Nikkei flat as steel up but KDDI, Hoya drop
Japan's Nikkei average was nearly flat on Friday with Nippon Steel Corp. and other steel shares advancing following strong output data, but gains were limited as KDDI Corp tumbled on price war fears.
Hoya Corp., a Japanese high-tech glass maker set to seal its takeover of Pentax, fell nearly 5 percent after posting a 16.9 percent decline in quarterly profit.
Investors sold Mitsubishi Estate Co. Ltd. and other property stocks with high valuations and bought steel, trading firms and machinery stocks that have lower valuations as well as profit prospects.
The stocks with high price-to-earnings ratios are shunned. Investors are sticking to a traditional way of investing, that is to buy stocks with cheap valuations and with profit potential, said Toru Otsuka, deputy general manager at Mizuho Investors Securities Co. Ltd.

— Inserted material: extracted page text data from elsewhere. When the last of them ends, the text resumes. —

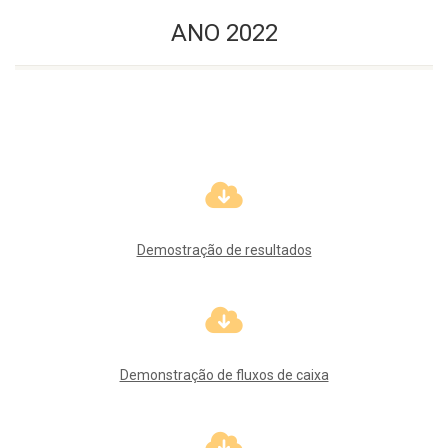
ANO 2022
Demostração de resultados
Demonstração de fluxos de caixa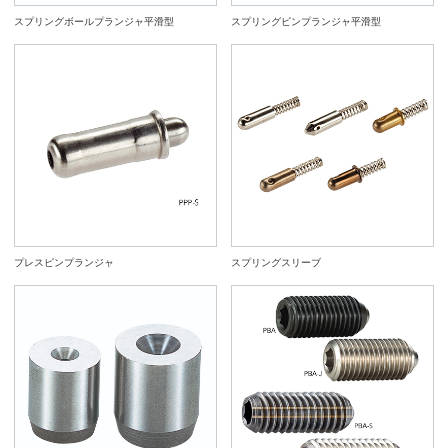
スプリングボールプランジャ平滑型
スプリングピンプランジャ平滑型
プレスピンプランジャ
スプリングスリーブ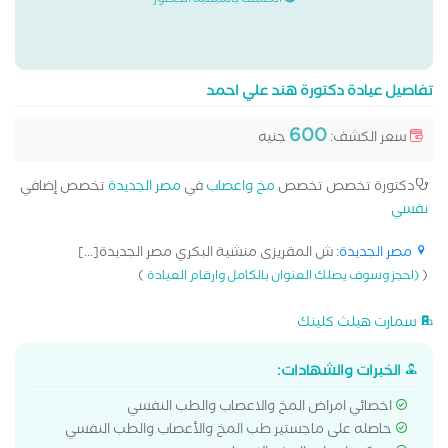
الكشف باسبقية الحضور
تفاصيل عيادة دكتورة هند علي احمد
600
سعر الكشف:
جنيه
دكتورة تخصص تخصص
مخ واعصاب
في
مصر الجديدة
تخصص إضافي
نفسي
مصر الجديدة
: ش المقريزى منشية البكري مصر الجديدة[...]
)
(
(احجز وسوف يصلك العنوان بالكامل وارقام العيادة
سمارت هيلث كلينك
الخبرات والشهادات:
اخصائي امراض المخ والاعصاب والطب النفسي
حاصله على ماجستير طب المخ والأعصاب والطب النفسي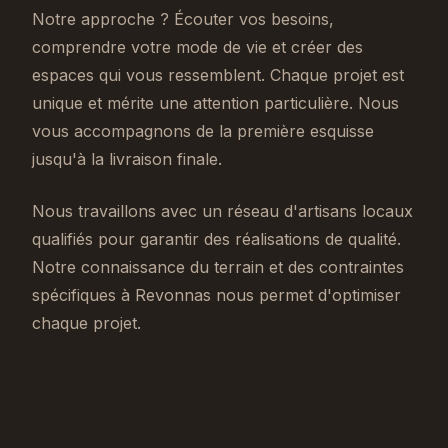
Notre approche ? Écouter vos besoins,
comprendre votre mode de vie et créer des
espaces qui vous ressemblent. Chaque projet est
unique et mérite une attention particulière. Nous
vous accompagnons de la première esquisse
jusqu'à la livraison finale.
Nous travaillons avec un réseau d'artisans locaux
qualifiés pour garantir des réalisations de qualité.
Notre connaissance du terrain et des contraintes
spécifiques à Revonnas nous permet d'optimiser
chaque projet.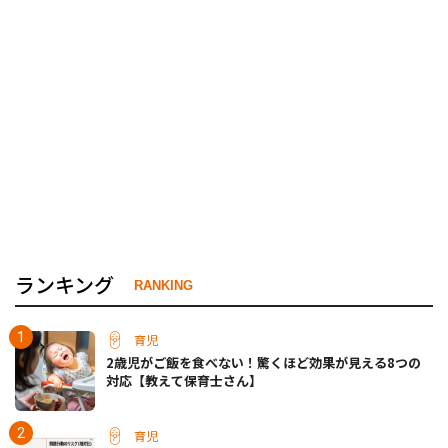
ランキング
RANKING
育児
2歳児がご飯を食べない！驚くほど効果が見える8つの
対応【教えて保育士さん】
育児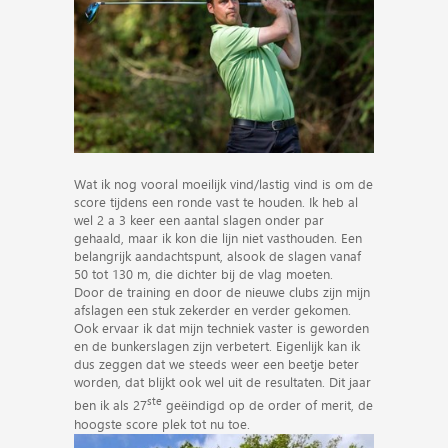
Wat ik nog vooral moeilijk vind/lastig vind is om de
score tijdens een ronde vast te houden. Ik heb al
wel 2 a 3 keer een aantal slagen onder par
gehaald, maar ik kon die lijn niet vasthouden. Een
belangrijk aandachtspunt, alsook de slagen vanaf
50 tot 130 m, die dichter bij de vlag moeten.
Door de training en door de nieuwe clubs zijn mijn
afslagen een stuk zekerder en verder gekomen.
Ook ervaar ik dat mijn techniek vaster is geworden
en de bunkerslagen zijn verbetert. Eigenlijk kan ik
dus zeggen dat we steeds weer een beetje beter
worden, dat blijkt ook wel uit de resultaten. Dit jaar
ste
ben ik als 27
geëindigd op de order of merit, de
hoogste score plek tot nu toe.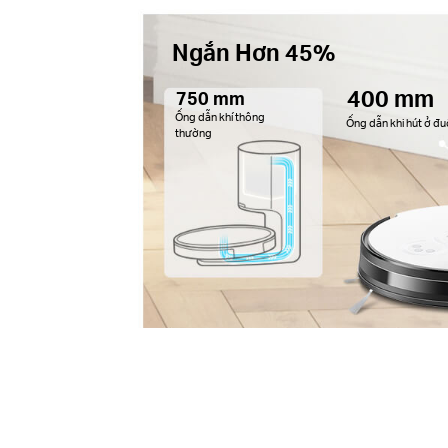
Ngắn Hơn 45%
400 mm
750 mm
Ống dẫn khí thông
Ống dẫn khi hút ở đu
thường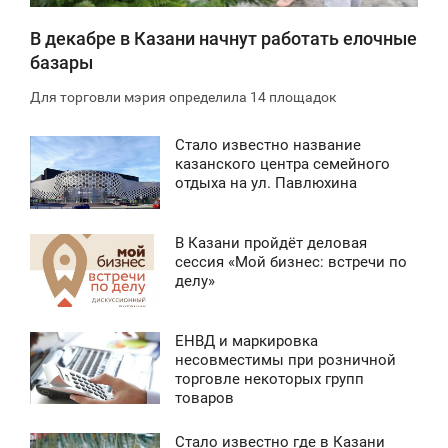
В декабре в Казани начнут работать елочные
базары
Для торговли мэрия определила 14 площадок
Стало известно название
4:05
казанского центра семейного
отдыха на ул. Павлюхина
ПОНЕДЕЛЬНИК
1 316
В Казани пройдёт деловая
4:24
сессия «Мой бизнес: встречи по
делу»
СРЕДА
1 503
ЕНВД и маркировка
3:05
несовместимы при розничной
торговле некоторых групп
ЕТВЕРГ
товаров
1 182
Стало известно где в Казани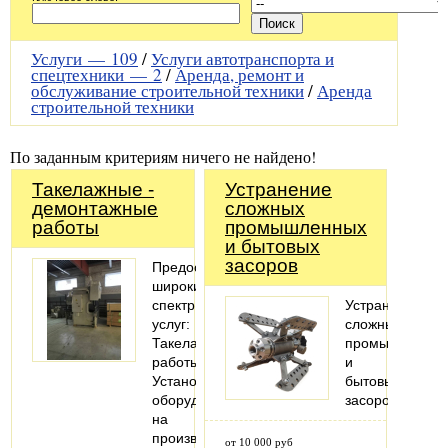
Услуги —
109
/
Услуги автотранспорта и
спецтехники —
2
/
Аренда, ремонт и
обслуживание строительной техники
/
Аренда
строительной техники
По заданным критериям ничего не найдено!
Такелажные -
Устранение
демонтажные
сложных
работы
промышленных
и бытовых
засоров
Предоставляем
широкий
спектр
Устранение
услуг:
сложных
Такелажные
промышленны
работы;
и
Установка
бытовых
оборудования
засоров
на
производственных
от 10 000 руб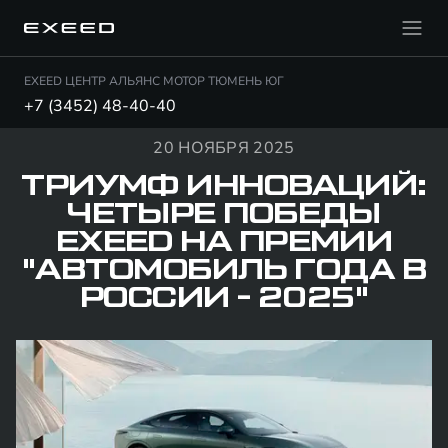
EXEED ЦЕНТР АЛЬЯНС МОТОР ТЮМЕНЬ ЮГ
+7 (3452) 48-40-40
20 НОЯБРЯ 2025
ТРИУМФ ИННОВАЦИЙ:
ЧЕТЫРЕ ПОБЕДЫ
EXEED НА ПРЕМИИ
"АВТОМОБИЛЬ ГОДА В
РОССИИ - 2025"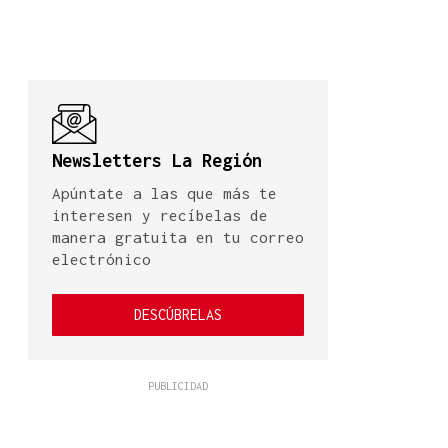
Newsletters La Región
Apúntate a las que más te
interesen y recíbelas de
manera gratuita en tu correo
electrónico
DESCÚBRELAS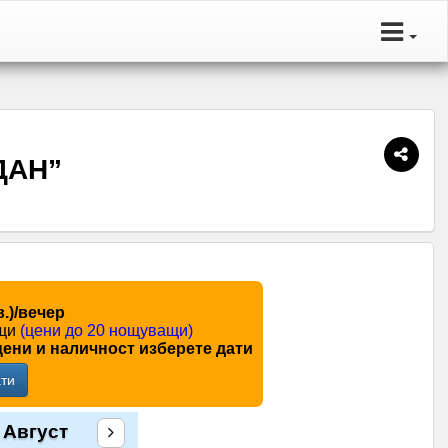
ДАН”
в.)/вечер
ащи
(цени до 20 нощуващи)
цени и наличност изберете дати
ти
 Август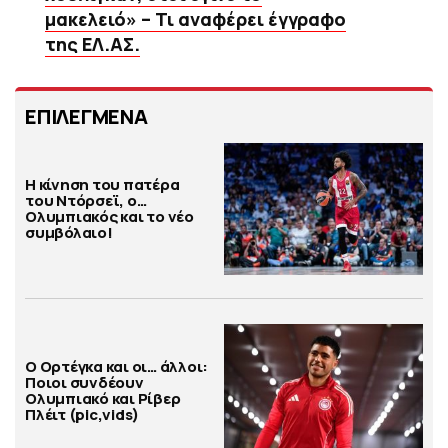
μακελειό» – Τι αναφέρει έγγραφο
της ΕΛ.ΑΣ.
ΕΠΙΛΕΓΜΕΝΑ
Η κίνηση του πατέρα
του Ντόρσεϊ, ο…
Ολυμπιακός και το νέο
συμβόλαιο!
Ο Ορτέγκα και οι… άλλοι:
Ποιοι συνδέουν
Ολυμπιακό και Ρίβερ
Πλέιτ (pic,vids)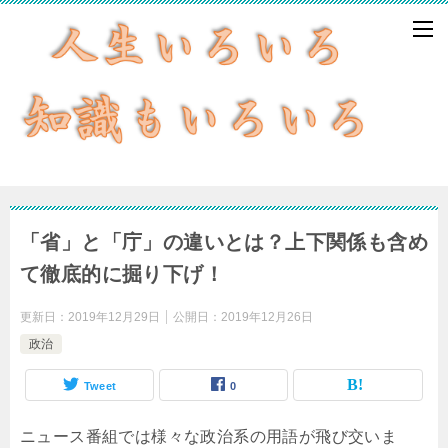
「省」と「庁」の違いとは？上下関係も含め
て徹底的に掘り下げ！
更新日：
2019年12月29日
公開日：
2019年12月26日
政治
Tweet
0
ニュース番組では様々な政治系の用語が飛び交いま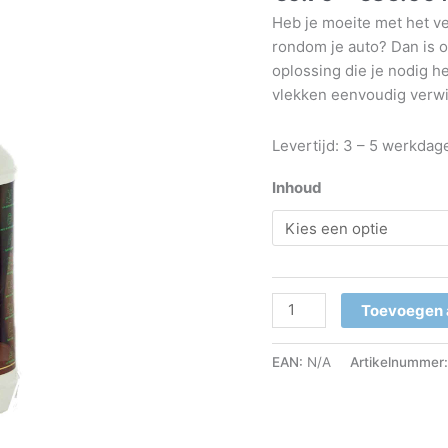
Heb je moeite met het ver
t
rondom je auto? Dan is o
oplossing die je nodig h
vlekken eenvoudig verwi
Levertijd: 3 – 5 werkdag
Inhoud
Green
Toevoegen 
Motive
Auto
EAN:
N/A
Artikelnummer
Interieurreiniger
-
Car
Interior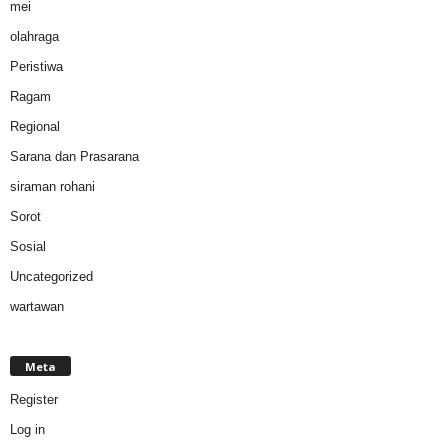
mei
olahraga
Peristiwa
Ragam
Regional
Sarana dan Prasarana
siraman rohani
Sorot
Sosial
Uncategorized
wartawan
Meta
Register
Log in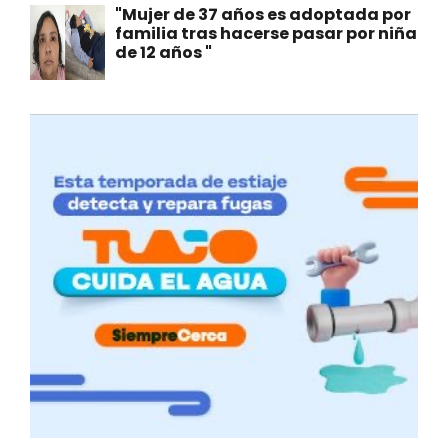
"Mujer de 37 años es adoptada por
familia tras hacerse pasar por niña
de 12 años "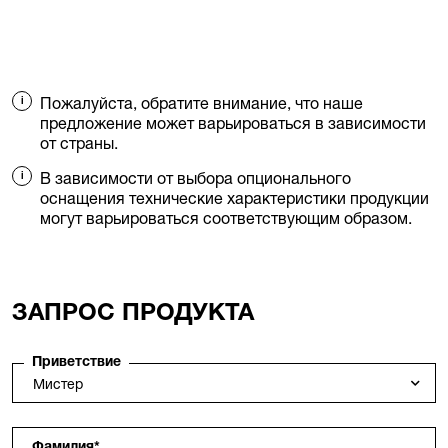
Пожалуйста, обратите внимание, что наше
предложение может варьироваться в зависимости
от страны.
В зависимости от выбора опционального
оснащения технические характеристики продукции
могут варьироваться соответствующим образом.
ЗАПРОС ПРОДУКТА
Приветствие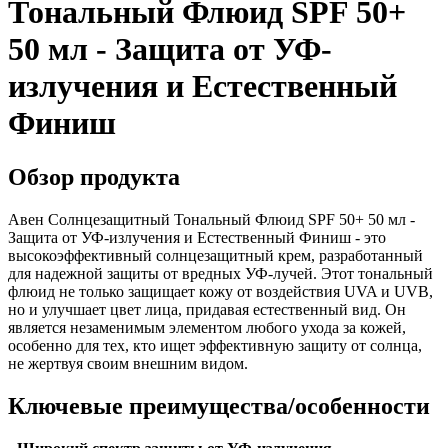
Тональный Флюид SPF 50+
50 мл - Защита от УФ-
излучения и Естественный
Финиш
Обзор продукта
Авен Солнцезащитный Тональный Флюид SPF 50+ 50 мл -
Защита от УФ-излучения и Естественный Финиш - это
высокоэффективный солнцезащитный крем, разработанный
для надежной защиты от вредных УФ-лучей. Этот тональный
флюид не только защищает кожу от воздействия UVA и UVB,
но и улучшает цвет лица, придавая естественный вид. Он
является незаменимым элементом любого ухода за кожей,
особенно для тех, кто ищет эффективную защиту от солнца,
не жертвуя своим внешним видом.
Ключевые преимущества/особенности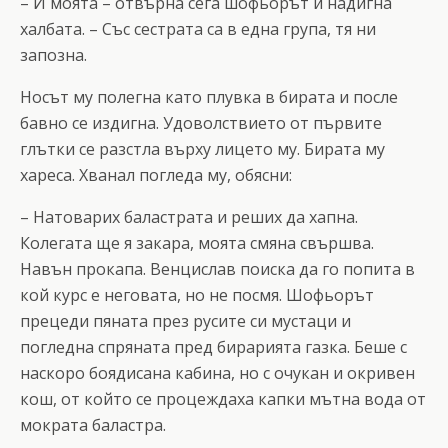
– И моята – отвърна сега шофьорът и надигна
халбата. – Със сестрата са в една група, тя ни
запозна.
Носът му полегна като плувка в бирата и после
бавно се издигна. Удоволствието от първите
глътки се разстла върху лицето му. Бирата му
хареса. Хванал погледа му, обясни:
– Натоварих баластрата и реших да хапна.
Колегата ще я закара, моята смяна свършва.
Навън прокапа. Венцислав поиска да го попита в
кой курс е неговата, но не посмя. Шофьорът
прецеди пяната през русите си мустаци и
погледна спряната пред бирарията газка. Беше с
наскоро боядисана кабина, но с очукан и окривен
кош, от който се процеждаха капки мътна вода от
мократа баластра.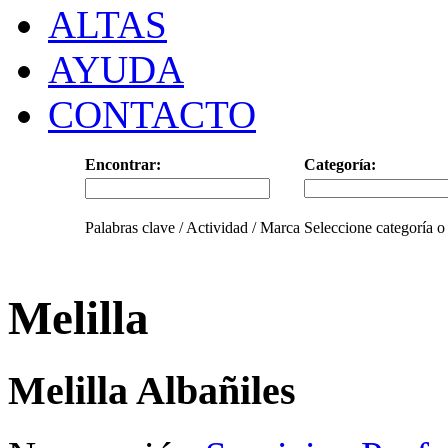
ALTAS
AYUDA
CONTACTO
Encontrar:
Categoría:
Palabras clave / Actividad / Marca
Seleccione categoría o
Melilla
Melilla Albañiles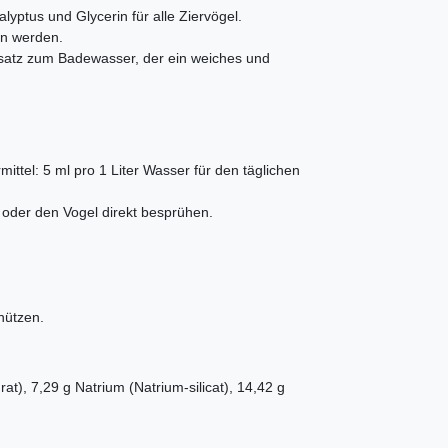
lyptus und Glycerin für alle Ziervögel.
en werden.
Zusatz zum Badewasser, der ein weiches und
ittel: 5 ml pro 1 Liter Wasser für den täglichen
 oder den Vogel direkt besprühen.
hützen.
t), 7,29 g Natrium (Natrium-silicat), 14,42 g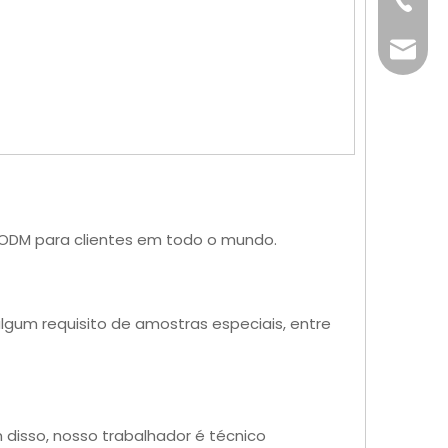
+86-76
info@x
/ODM para clientes em todo o mundo.
lgum requisito de amostras especiais, entre
disso, nosso trabalhador é técnico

The benchmark Nikkei average inched up 8.17 points or 0.05 percent, to 18,124.74 as of 0442 GMT. It logged the highest finish for the year at 18,300.39 on February 26. The broader TOPIX index added 0.16 percent to 1,770.85.
Shares of Nippon Steel, the world's second biggest steel maker, climbed 3.4 percent to 950 yen, making it the most actively traded share on the main board, after data showed on Thursday Japan's crude steel output in January-June hit a record high for the first time in 33 years on strong demand from Japanese car and other manufacturers.
Nippon Steel's rival JFE Holdings Inc. too gained 3.8 percent to 8,580 yen.
Concern about price wars put telecoms stocks under pressure as KDDI on Thursday slashed its basic monthly fee, prompting Softbank Corp. to follow suit.
KDDI plunged 6.7 percent to 847,000 yen and Softbank declined 2.6 percent to 2,670 yen.
Property stocks were down with Mitsubishi Estate falling 4.4 percent to 3,040 yen and Mitsui Fudosan Co. Ltd. dropping 3.9 percent to 3,220 yen. Still, both stocks are trading at higher multiples and Mitsubishi Estate carries a PE of about 50 and Mitsui Fudosan has 33, compared with an average PE of 20 for the Nikkei 225 components.